A New Name for High-Fructose Corn Syrup - mhb
http://well.blogs.nytimes.com/2010/09/14/a-new-name-for-high-fructose-corn-syrup/?hpw

======
teilo
'“Clearly the name is confusing consumers,” said Audrae Erickson, president of
the Washington-based group, in an interview. “Research shows that ‘corn sugar’
better communicates the amount of calories, the level of fructose and the
sweetness in this ingredient.”'

But, Mz. Erickson, does it convey the damage that HFCS does to one's liver?
Does it convey the increased risk of onset diabetes and obesity?
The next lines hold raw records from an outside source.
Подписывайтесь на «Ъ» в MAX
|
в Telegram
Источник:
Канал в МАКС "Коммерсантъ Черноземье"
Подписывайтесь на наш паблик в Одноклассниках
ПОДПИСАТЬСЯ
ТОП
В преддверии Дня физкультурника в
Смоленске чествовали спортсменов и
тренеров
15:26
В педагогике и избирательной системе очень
What a bunch of straw-man BS. This is a triple-insult to our intelligence.
First by calling us confused, second by thinking that a name change will trick
us into buying what we avoided before, and third, by acting like we can't see
the real reason for this name change: to avoid well-deserved bad press.
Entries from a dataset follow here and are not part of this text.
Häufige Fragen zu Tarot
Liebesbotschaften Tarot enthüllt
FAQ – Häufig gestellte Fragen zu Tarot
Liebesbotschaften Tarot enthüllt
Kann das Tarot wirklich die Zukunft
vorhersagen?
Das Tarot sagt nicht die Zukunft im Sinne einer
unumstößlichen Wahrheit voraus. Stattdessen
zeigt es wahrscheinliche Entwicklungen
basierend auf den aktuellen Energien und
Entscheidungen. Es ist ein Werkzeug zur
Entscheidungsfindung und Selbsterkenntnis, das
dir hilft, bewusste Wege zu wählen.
I know a lot of people who are aware of the health risks of a high-fructose
diet, and not a one of them is confused by the name. And those who are only
peripherally aware of the health risks but still avoid the products, may for a
brief period be confused by the name changed (ironic, isn't it), but as soon
as they find out about it, they are going to be pissed off.

Truth-in-labeling laws are a good thing. They allow consumers to make informed
choices. I would argue that, based upon these laws, deliberately changing the
name of an ingredient to avoid bad press should be illegal.